What the right hand gives, the left hand takes. — Attributed to Martin Luther
Catch 22 — For every regulation that gives something, there is another that takes it back.
Laffer Curve — the idea that in some circumstances tax cuts increase revenue.
New Year’s Resolution — promising to do next year what you failed to do last year.
The Problem Solvers Caucus has published ten principles for fiscal responsibility. Most are vague; here they are:
- Support for building a sustainable, fiscally responsible budget to invest in Americans and be good stewards of taxpayer dollars.
- Support for paying down our debt when the nation’s economy is in good shape.

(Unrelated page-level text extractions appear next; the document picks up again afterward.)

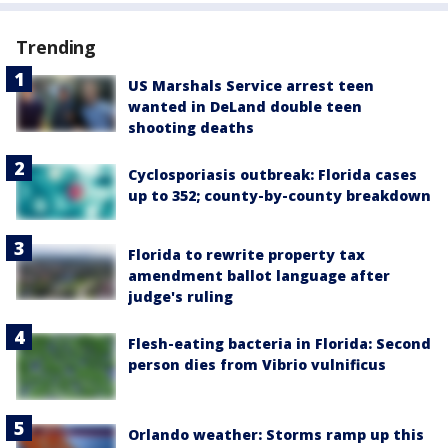
Trending
US Marshals Service arrest teen
wanted in DeLand double teen
shooting deaths
Cyclosporiasis outbreak: Florida cases
up to 352; county-by-county breakdown
Florida to rewrite property tax
amendment ballot language after
judge's ruling
Flesh-eating bacteria in Florida: Second
person dies from Vibrio vulnificus
Orlando weather: Storms ramp up this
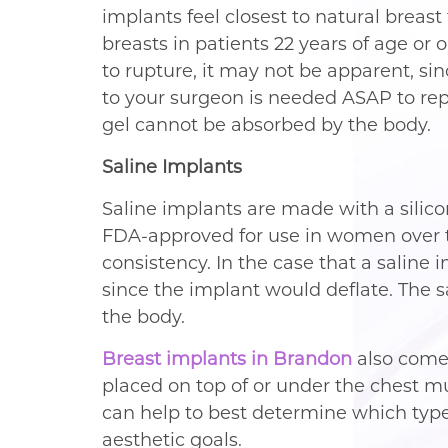
implants feel closest to natural breas
breasts in patients 22 years of age or o
to rupture, it may not be apparent, sin
to your surgeon is needed ASAP to repl
gel cannot be absorbed by the body.
Saline Implants
Saline implants are made with a silicon
FDA-approved for use in women over th
consistency. In the case that a saline
since the implant would deflate. The s
the body.
Breast implants in Brandon
also come
placed on top of or under the chest m
can help to best determine which type 
aesthetic goals.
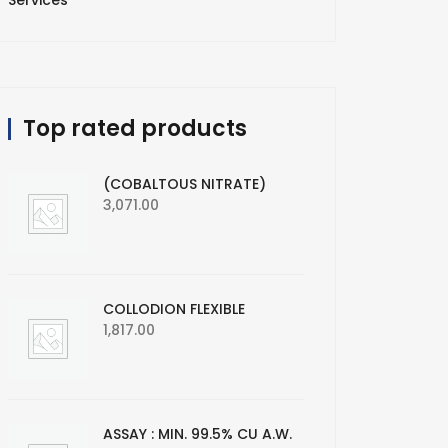
Services
Top rated products
(COBALTOUS NITRATE)
3,071.00
COLLODION FLEXIBLE
1,817.00
ASSAY : MIN. 99.5% CU A.W.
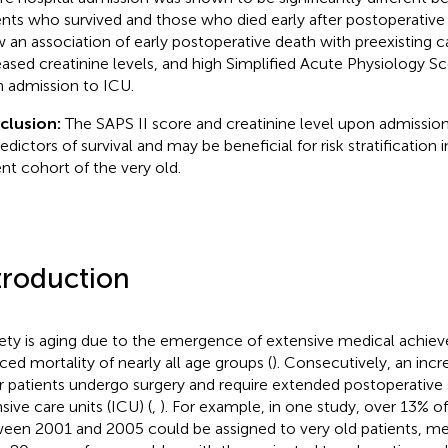
ents who survived and those who died early after postoperative 
 an association of early postoperative death with preexisting ca
eased creatinine levels, and high Simplified Acute Physiology Sco
 admission to ICU.
clusion:
The SAPS II score and creatinine level upon admission
edictors of survival and may be beneficial for risk stratification in 
ent cohort of the very old.
troduction
ety is aging due to the emergence of extensive medical achie
ced mortality of nearly all age groups (
). Consecutively, an inc
r patients undergo surgery and require extended postoperative s
sive care units (ICU) (
,
). For example, in one study, over 13% o
een 2001 and 2005 could be assigned to very old patients, me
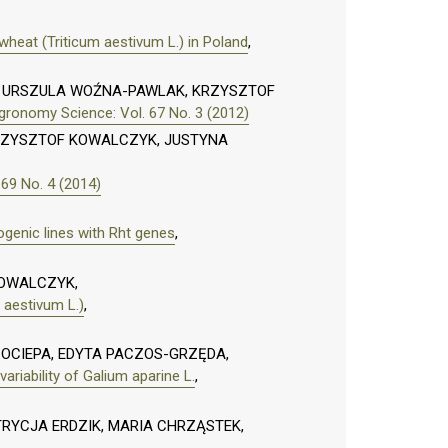
heat (Triticum aestivum L.) in Poland
,
I, URSZULA WOŹNA-PAWLAK, KRZYSZTOF
gronomy Science: Vol. 67 No. 3 (2012)
ZYSZTOF KOWALCZYK, JUSTYNA
69 No. 4 (2014)
genic lines with Rht genes
,
KOWALCZYK,
 aestivum L.)
,
OCIEPA, EDYTA PACZOS-GRZĘDA,
ariability of Galium aparine L.
,
RYCJA ERDZIK, MARIA CHRZĄSTEK,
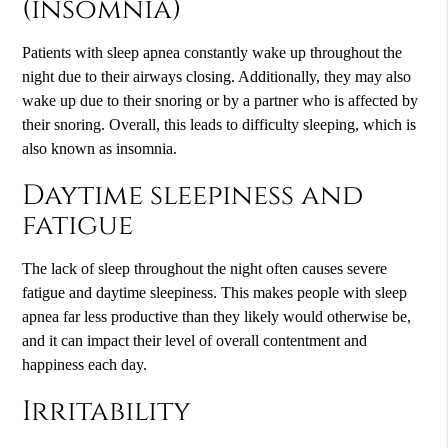
(insomnia)
Patients with sleep apnea constantly wake up throughout the
night due to their airways closing. Additionally, they may also
wake up due to their snoring or by a partner who is affected by
their snoring. Overall, this leads to difficulty sleeping, which is
also known as insomnia.
Daytime sleepiness and
fatigue
The lack of sleep throughout the night often causes severe
fatigue and daytime sleepiness. This makes people with sleep
apnea far less productive than they likely would otherwise be,
and it can impact their level of overall contentment and
happiness each day.
Irritability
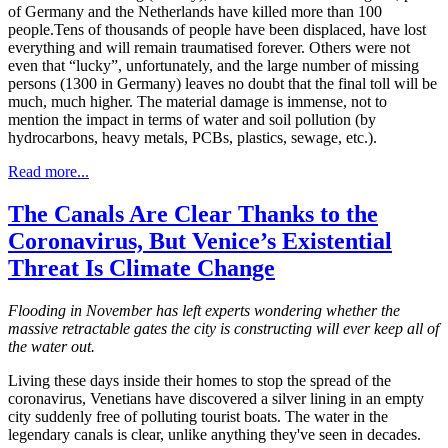
of Germany and the Netherlands have killed more than 100
people.Tens of thousands of people have been displaced, have lost
everything and will remain traumatised forever. Others were not
even that “lucky”, unfortunately, and the large number of missing
persons (1300 in Germany) leaves no doubt that the final toll will be
much, much higher. The material damage is immense, not to
mention the impact in terms of water and soil pollution (by
hydrocarbons, heavy metals, PCBs, plastics, sewage, etc.).
Read more...
The Canals Are Clear Thanks to the
Coronavirus, But Venice’s Existential
Threat Is Climate Change
Flooding in November has left experts wondering whether the
massive retractable gates the city is constructing will ever keep all of
the water out.
Living these days inside their homes to stop the spread of the
coronavirus, Venetians have discovered a silver lining in an empty
city suddenly free of polluting tourist boats. The water in the
legendary canals is clear, unlike anything they've seen in decades.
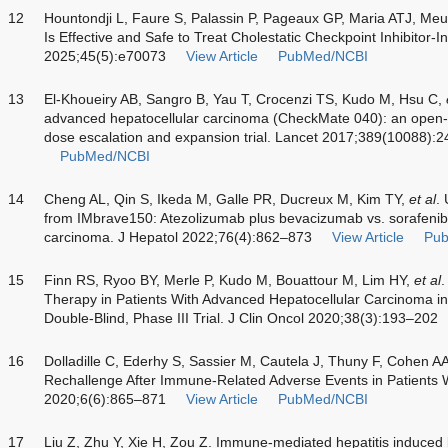
12
Hountondji L, Faure S, Palassin P, Pageaux GP, Maria ATJ, Meu
Is Effective and Safe to Treat Cholestatic Checkpoint Inhibitor-In
2025;45(5):e70073
View Article
PubMed/NCBI
13
El-Khoueiry AB, Sangro B, Yau T, Crocenzi TS, Kudo M, Hsu C,
advanced hepatocellular carcinoma (CheckMate 040): an open-
dose escalation and expansion trial. Lancet 2017;389(10088):
PubMed/NCBI
14
Cheng AL, Qin S, Ikeda M, Galle PR, Ducreux M, Kim TY,
et al
.
from IMbrave150: Atezolizumab plus bevacizumab vs. sorafenib 
carcinoma. J Hepatol 2022;76(4):862–873
View Article
Pu
15
Finn RS, Ryoo BY, Merle P, Kudo M, Bouattour M, Lim HY,
et al
.
Therapy in Patients With Advanced Hepatocellular Carcinoma
Double-Blind, Phase III Trial. J Clin Oncol 2020;38(3):193–202
16
Dolladille C, Ederhy S, Sassier M, Cautela J, Thuny F, Cohen A
Rechallenge After Immune-Related Adverse Events in Patients
2020;6(6):865–871
View Article
PubMed/NCBI
17
Liu Z, Zhu Y, Xie H, Zou Z. Immune-mediated hepatitis induced 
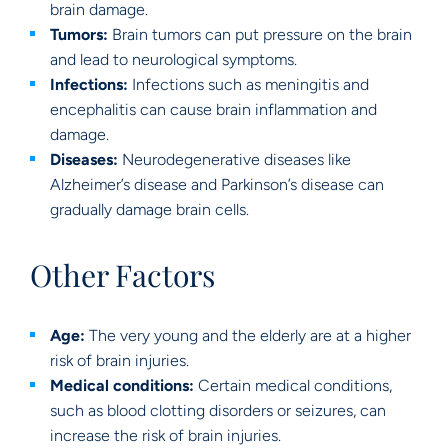
brain damage.
Tumors:
Brain tumors can put pressure on the brain
and lead to neurological symptoms.
Infections:
Infections such as meningitis and
encephalitis can cause brain inflammation and
damage.
Diseases:
Neurodegenerative diseases like
Alzheimer’s disease and Parkinson’s disease can
gradually damage brain cells.
Other Factors
Age:
The very young and the elderly are at a higher
risk of brain injuries.
Medical conditions:
Certain medical conditions,
such as blood clotting disorders or seizures, can
increase the risk of brain injuries.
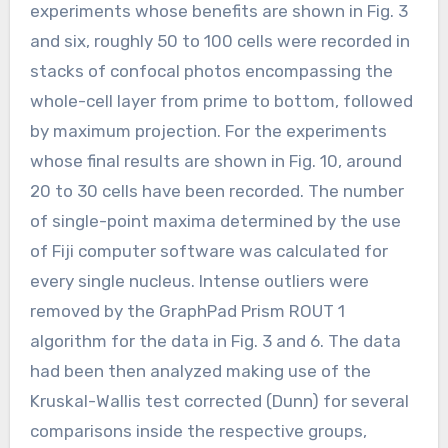
experiments whose benefits are shown in Fig. 3
and six, roughly 50 to 100 cells were recorded in
stacks of confocal photos encompassing the
whole-cell layer from prime to bottom, followed
by maximum projection. For the experiments
whose final results are shown in Fig. 10, around
20 to 30 cells have been recorded. The number
of single-point maxima determined by the use
of Fiji computer software was calculated for
every single nucleus. Intense outliers were
removed by the GraphPad Prism ROUT 1
algorithm for the data in Fig. 3 and 6. The data
had been then analyzed making use of the
Kruskal-Wallis test corrected (Dunn) for several
comparisons inside the respective groups,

- Recognizing that the federal government’s balance sheet can afford targeted spending to mitigate the effects of economic downturns, disasters, and emergencies.

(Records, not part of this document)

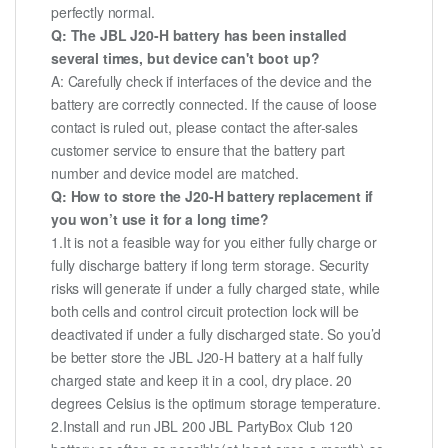
perfectly normal.
Q: The JBL J20-H battery has been installed
several times, but device can't boot up?
A: Carefully check if interfaces of the device and the
battery are correctly connected. If the cause of loose
contact is ruled out, please contact the after-sales
customer service to ensure that the battery part
number and device model are matched.
Q: How to store the J20-H battery replacement if
you won’t use it for a long time?
1.It is not a feasible way for you either fully charge or
fully discharge battery if long term storage. Security
risks will generate if under a fully charged state, while
both cells and control circuit protection lock will be
deactivated if under a fully discharged state. So you’d
be better store the JBL J20-H battery at a half fully
charged state and keep it in a cool, dry place. 20
degrees Celsius is the optimum storage temperature.
2.Install and run JBL 200 JBL PartyBox Club 120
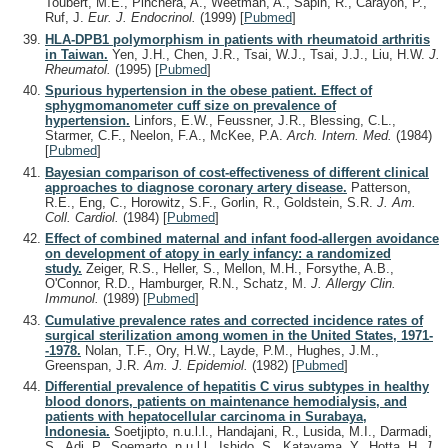
Toubert, M.E., Pinchera, A., Weetman, A., Sapin, R., Carayon, P.,
Ruf, J.
Eur. J. Endocrinol.
(1999)
[
Pubmed
]
HLA-DPB1 polymorphism in patients with rheumatoid arthritis
in Taiwan.
Yen, J.H., Chen, J.R., Tsai, W.J., Tsai, J.J., Liu, H.W.
J.
Rheumatol.
(1995)
[
Pubmed
]
Spurious hypertension in the obese patient. Effect of
sphygmomanometer cuff size on prevalence of
hypertension.
Linfors, E.W., Feussner, J.R., Blessing, C.L.,
Starmer, C.F., Neelon, F.A., McKee, P.A.
Arch. Intern. Med.
(1984)
[
Pubmed
]
Bayesian comparison of cost-effectiveness of different clinical
approaches to diagnose coronary artery disease.
Patterson,
R.E., Eng, C., Horowitz, S.F., Gorlin, R., Goldstein, S.R.
J. Am.
Coll. Cardiol.
(1984)
[
Pubmed
]
Effect of combined maternal and infant food-allergen avoidance
on development of atopy in early infancy: a randomized
study.
Zeiger, R.S., Heller, S., Mellon, M.H., Forsythe, A.B.,
O'Connor, R.D., Hamburger, R.N., Schatz, M.
J. Allergy Clin.
Immunol.
(1989)
[
Pubmed
]
Cumulative prevalence rates and corrected incidence rates of
surgical sterilization among women in the United States, 1971-
-1978.
Nolan, T.F., Ory, H.W., Layde, P.M., Hughes, J.M.,
Greenspan, J.R.
Am. J. Epidemiol.
(1982)
[
Pubmed
]
Differential prevalence of hepatitis C virus subtypes in healthy
blood donors, patients on maintenance hemodialysis, and
patients with hepatocellular carcinoma in Surabaya,
Indonesia.
Soetjipto, n.u.l.l., Handajani, R., Lusida, M.I., Darmadi,
S., Adi, P., Soemarto, n.u.l.l., Ishido, S., Katayama, Y., Hotta, H.
J.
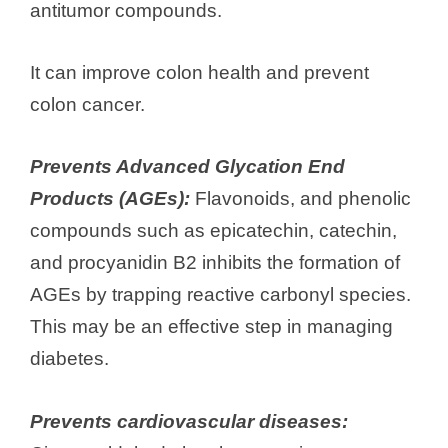
antitumor compounds.
It can improve colon health and prevent
colon cancer.
Prevents Advanced Glycation End
Products (AGEs):
Flavonoids, and phenolic
compounds such as epicatechin, catechin,
and procyanidin B2 inhibits the formation of
AGEs by trapping reactive carbonyl species.
This may be an effective step in managing
diabetes.
Prevents cardiovascular diseases:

- Support sustained assistance to the economy while the COVID-19 pandemic persists and while the unemployment rate remains at record levels.
- Support for transparency measures to strengthen awareness of the nation’s finances, including its debt and deficit. The Fiscal State of the Nation Resolution aligns with this assertion.
- Support for accountability mechanisms to help Congress demonstrate greater accountability in navigating the decisions necessary to improve the country’s fiscal health. The TRUST Act would support this plank.
- Support for responsible, thorough plans to establish budgetary goals to lower the government’s debt in relation to the size of the economy, or GDP.
- Support including the Fiscal State of the Nation, the TRUST Act, and/or legislation to establish budgetary goals in a future COVID-19 relief package to address our budget crisis once the economy recovers.
- Support curbing brinksmanship related to the debt limit, which risks the full faith and credit of the government due to artificial limits, and tying such reform to meaningful debt targets.
- Support paying for legislation and the House rules in place (Pay-As-You-Go) to enforce this principle.
Many would disagree on what it means to “support building a sustainable, fiscally responsible budget to invest in Americans and be good stewards of taxpayer dollars;” it could mean anything. However, the second principle–“paying down our debt when the nation’s economy is in good shape”– is rock solid. Yet Congress failed to do that in 2016/2017, when instead of reducing the deficit, they did the opposite by cutting taxes, particularly for the rich and super rich.
Points five to ten encompass the idea that Congress can encourage itself to do, with resolutions and legislation, what it otherwise wouldn’t do. Point 9 is good, if only wishing made it so.
There are a number of oft cited principles which are not mentioned:
- The idea that tax cuts pay for themselves
- Trickle down
- Statutory balanced budget
All else is moot if these tacitly remain.